Excerpt provided →
________________________________________

With virtual meetings and commitments to managers without an in-person meeting becoming increasingly commonplace for many LPs, there is room for emerging managers to forge new relationships. "I think the prospects are good for emerging managers," says Liao. "The reason LPs meet GPs is to get a sense of them, but a lot of the work about understanding their track record, how they plan to invest their fund, and diligence around prior investments, all can be done virtually. The personal touch is lacking, but the process is more efficient."

ESG and regulation
ESG concerns continue to be most strongly expressed among European LPs, according to the survey, with 56% saying that ESG concerns have played a major role for them in rejecting fund commitments, versus 25% of North American LPs and 33% of Asia-Pacific LPs. The survey notes that the proportion of European LPs who said ESG concerns had played a major role in rejecting fund commitments stood at just one third in Coller's winter 2016-17 barometer, highlighting that the role played by ESG in this market is growing.

Correspondingly, European LPs were less optimistic about whether regulatory change will make it easier to distinguish greenwashing from true environmental claims in the next three years, with just 44% considering this a likelihood.

Of the North American LPs surveyed, 51% expect to see more regulation in their home market, whereas 35% of LPs expect the same for their own home market, alongside 33% in Asia-Pacific. However, the majority of LPs (59%) expect to encounter more government regulation of PE outside their home market. "LPs outside the US are indicating that they expect more regulation in the US," says Liao, although she notes that this is not a barrier to commitments. "They don't see it as hindering the investment process; it's about asking GPs how they are factoring any potential changes in regulation into their underwrites – for example, asking if there will be a tax change or a barrier at their exit, taking the risk on board and underwriting accordingly."

________________________________________

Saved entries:

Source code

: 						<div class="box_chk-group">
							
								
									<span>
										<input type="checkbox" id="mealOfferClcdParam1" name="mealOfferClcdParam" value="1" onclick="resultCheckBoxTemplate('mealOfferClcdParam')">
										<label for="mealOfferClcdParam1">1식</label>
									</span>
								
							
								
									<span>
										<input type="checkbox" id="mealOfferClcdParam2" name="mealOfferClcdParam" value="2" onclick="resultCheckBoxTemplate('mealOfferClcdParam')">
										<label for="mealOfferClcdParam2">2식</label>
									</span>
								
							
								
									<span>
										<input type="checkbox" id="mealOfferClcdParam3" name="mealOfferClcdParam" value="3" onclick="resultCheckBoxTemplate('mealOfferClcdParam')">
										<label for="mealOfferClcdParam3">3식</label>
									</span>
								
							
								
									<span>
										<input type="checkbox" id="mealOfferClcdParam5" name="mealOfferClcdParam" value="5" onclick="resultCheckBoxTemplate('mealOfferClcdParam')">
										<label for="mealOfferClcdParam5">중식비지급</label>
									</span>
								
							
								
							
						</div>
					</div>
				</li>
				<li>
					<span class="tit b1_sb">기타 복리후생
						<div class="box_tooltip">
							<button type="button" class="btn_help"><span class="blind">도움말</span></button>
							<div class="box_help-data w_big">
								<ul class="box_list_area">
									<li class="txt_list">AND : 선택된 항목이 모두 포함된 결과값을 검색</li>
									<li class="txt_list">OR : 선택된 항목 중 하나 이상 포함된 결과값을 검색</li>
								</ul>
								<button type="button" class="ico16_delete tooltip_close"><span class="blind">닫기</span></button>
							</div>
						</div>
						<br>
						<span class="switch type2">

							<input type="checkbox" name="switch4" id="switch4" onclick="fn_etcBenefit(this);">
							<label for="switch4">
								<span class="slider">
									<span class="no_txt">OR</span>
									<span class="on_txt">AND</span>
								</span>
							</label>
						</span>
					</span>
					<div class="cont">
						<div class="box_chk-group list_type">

________________________________________

Problem requirements →
From the passage on investor attitudes toward private equity, repeat word for word the stretch from "ESG and regulation" through "market is growing.".

Solved exercise →
ESG and regulation
ESG concerns continue to be most strongly expressed among European LPs, according to the survey, with 56% saying that ESG concerns have played a major role for them in rejecting fund commitments, versus 25% of North American LPs and 33% of Asia-Pacific LPs. The survey notes that the proportion of European LPs who said ESG concerns had played a major role in rejecting fund commitments stood at just one third in Coller's winter 2016-17 barometer, highlighting that the role played by ESG in this market is growing.